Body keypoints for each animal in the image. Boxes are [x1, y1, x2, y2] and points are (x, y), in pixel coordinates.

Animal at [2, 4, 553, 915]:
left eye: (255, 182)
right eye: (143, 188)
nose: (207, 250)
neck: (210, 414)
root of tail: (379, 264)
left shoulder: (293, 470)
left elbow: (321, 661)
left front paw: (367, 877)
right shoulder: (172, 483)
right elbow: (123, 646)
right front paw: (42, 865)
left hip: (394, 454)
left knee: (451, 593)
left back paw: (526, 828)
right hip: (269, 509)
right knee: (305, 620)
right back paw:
════
## Directions:
Reproduce, exactly as they stand in the data above, the lines from the one that holds "left eye: (255, 182)" to the one that holds "left hip: (394, 454)", inclusive.

## Output for this task:
left eye: (255, 182)
right eye: (143, 188)
nose: (207, 250)
neck: (210, 414)
root of tail: (379, 264)
left shoulder: (293, 470)
left elbow: (321, 661)
left front paw: (367, 877)
right shoulder: (172, 483)
right elbow: (123, 646)
right front paw: (42, 865)
left hip: (394, 454)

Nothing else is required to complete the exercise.